Their other grandparents live in Kansas in between Oklahoma and Nebraska, but their mom says she does not want to visit them on the way back because they’re assholes. Their dad says not to say bad words in front of the girls.
They go to the Porter Peach Festival in Porter, Oklahoma, and Amy takes pictures of peaches until the dog runs away, and they all have to chase it. But when they’ve caught it, they all get to eat fresh peaches with vanilla ice cream. Even the dog eats peaches. They are all sweaty and smelly and filled up with sugar. Amy and Zoe and their mother sing camp songs the whole way home until their dad turns on the radio.
At the Tulsa State Fair Amy takes pictures of the roller coaster and the stands selling corn dogs and cotton candy and of Zoe with cotton candy like spiderwebs in her hair. Zoe cries until their dad buys her some more cotton candy to eat. At the Fair there is a petting zoo where the girls get to feed farm animals, but their mom has to take away the food sometimes because Zoe likes to try the little pellets of alfalfa herself. At these confiscations, Amy howls with laughter, and Zoe’s eyes get wide.

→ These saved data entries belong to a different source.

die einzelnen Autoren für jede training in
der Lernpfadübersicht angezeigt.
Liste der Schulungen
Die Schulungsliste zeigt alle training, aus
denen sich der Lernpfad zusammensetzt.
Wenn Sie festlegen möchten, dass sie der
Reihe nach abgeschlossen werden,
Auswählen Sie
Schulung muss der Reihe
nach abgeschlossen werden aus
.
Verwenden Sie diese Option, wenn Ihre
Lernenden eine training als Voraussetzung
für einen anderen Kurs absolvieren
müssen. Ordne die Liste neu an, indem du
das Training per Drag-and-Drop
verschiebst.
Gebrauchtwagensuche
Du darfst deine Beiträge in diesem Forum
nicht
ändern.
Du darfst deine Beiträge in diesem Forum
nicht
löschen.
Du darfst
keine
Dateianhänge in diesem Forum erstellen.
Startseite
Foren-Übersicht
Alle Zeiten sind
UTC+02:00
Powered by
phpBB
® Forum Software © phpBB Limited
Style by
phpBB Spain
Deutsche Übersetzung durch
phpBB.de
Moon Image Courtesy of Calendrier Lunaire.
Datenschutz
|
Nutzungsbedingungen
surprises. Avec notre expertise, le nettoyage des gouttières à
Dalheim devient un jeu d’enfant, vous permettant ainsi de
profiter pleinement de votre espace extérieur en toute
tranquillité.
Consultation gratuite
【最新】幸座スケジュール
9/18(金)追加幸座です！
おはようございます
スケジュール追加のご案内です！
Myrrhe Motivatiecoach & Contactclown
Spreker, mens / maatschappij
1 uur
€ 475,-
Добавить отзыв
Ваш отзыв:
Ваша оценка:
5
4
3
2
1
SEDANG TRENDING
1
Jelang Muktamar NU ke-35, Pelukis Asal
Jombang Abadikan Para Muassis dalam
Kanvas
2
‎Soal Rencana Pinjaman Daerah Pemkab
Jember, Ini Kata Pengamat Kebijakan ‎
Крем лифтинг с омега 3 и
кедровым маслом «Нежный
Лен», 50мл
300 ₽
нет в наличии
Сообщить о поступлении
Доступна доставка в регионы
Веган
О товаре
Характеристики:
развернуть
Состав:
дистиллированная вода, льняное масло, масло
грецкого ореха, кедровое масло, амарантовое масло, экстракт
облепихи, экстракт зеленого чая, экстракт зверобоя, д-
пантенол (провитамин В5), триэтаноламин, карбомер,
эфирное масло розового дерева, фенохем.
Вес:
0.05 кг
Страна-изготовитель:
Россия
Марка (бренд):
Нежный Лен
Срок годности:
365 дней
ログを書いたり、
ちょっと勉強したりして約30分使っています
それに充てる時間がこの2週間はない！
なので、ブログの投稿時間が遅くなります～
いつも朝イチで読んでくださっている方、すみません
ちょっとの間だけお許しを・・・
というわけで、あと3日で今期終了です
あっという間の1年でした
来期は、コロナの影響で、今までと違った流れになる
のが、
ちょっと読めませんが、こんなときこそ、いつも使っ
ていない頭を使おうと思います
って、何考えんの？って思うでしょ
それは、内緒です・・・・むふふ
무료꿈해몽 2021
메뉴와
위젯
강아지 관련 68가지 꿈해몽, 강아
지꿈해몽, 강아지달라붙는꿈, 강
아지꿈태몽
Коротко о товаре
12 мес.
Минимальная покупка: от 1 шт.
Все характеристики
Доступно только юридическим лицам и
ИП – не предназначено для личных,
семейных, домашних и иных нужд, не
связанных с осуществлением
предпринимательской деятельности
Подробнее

At the real zoo Amy learns to stand like a flaming
o, one foot in the crook of the other leg’s knee, and she can stand this way in silence just observing the birds for as long as it takes Zoe to run around the prairie dogs a dozen times.
They ride their bikes in the parking lot at the Tulsa Teachers Credit Union three doors down from their house when it’s not business hours and their dad can take them. Their dad still rides his old green Schwinn with the baby seat on the back even though neither one of them is a baby anymore, and he calls it Gone with the Schwinn to their mom whenever they are heading out. Then they have races around the big post in the middle of the parking lot and from the dumpster to the main doors. You have to get up onto the sidewalk to win.

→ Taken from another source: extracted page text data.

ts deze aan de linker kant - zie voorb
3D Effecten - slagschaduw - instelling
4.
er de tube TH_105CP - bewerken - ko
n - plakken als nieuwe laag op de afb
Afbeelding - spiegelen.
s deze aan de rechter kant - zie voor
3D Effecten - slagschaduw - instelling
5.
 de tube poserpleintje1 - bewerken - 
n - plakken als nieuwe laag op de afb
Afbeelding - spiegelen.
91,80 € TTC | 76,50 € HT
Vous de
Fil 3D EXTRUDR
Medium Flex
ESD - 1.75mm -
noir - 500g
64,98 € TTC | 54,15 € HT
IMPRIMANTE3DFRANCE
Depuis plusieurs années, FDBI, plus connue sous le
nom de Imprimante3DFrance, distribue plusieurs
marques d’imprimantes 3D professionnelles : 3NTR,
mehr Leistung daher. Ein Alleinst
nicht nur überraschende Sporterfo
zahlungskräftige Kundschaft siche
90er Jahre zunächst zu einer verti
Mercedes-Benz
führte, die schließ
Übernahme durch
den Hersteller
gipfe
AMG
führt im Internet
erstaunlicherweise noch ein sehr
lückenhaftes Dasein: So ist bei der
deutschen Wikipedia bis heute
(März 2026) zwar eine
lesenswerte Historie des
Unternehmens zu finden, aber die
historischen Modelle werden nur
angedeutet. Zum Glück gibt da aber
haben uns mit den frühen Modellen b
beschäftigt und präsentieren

Lately Zoe keeps talking about getting her training wheels off although Amy keeps reminding her that even with them on she always manages to find a way to topple over, and if she hadn’t had her helmet on she could have killed herself a thousand times or gotten another concussion, and besides, Zoe is only five and a quarter, and Amy is almost eight and a half and just got hers off last year. But Zoe doesn’t care and keeps on talking about it.
Amy always has to remind Zoe repeatedly about everything. Like to drink the rest of her juice and to keep her shoes on and not to water the bonsai in their room so it will not drown like the last one. It is exhausting taking care of young children. Usually their mom and dad are too distracted so Amy does it, even though it leaves her barely any time.
They go to Tahlequah for the Intertribal Powwow, and Amy takes pictures of real teepees, tall as the sky. The Indians wear leather dresses with leather strings and turquoise beads and feathers and circles that symbolize things. The Indian children get to wear feathers, too. The Cherokees have lots of different symbols to mean different things. Amy wants to learn them all. She begins to invent new symbols for her and Zoe only, so they can write notes to each other without their mother interfering.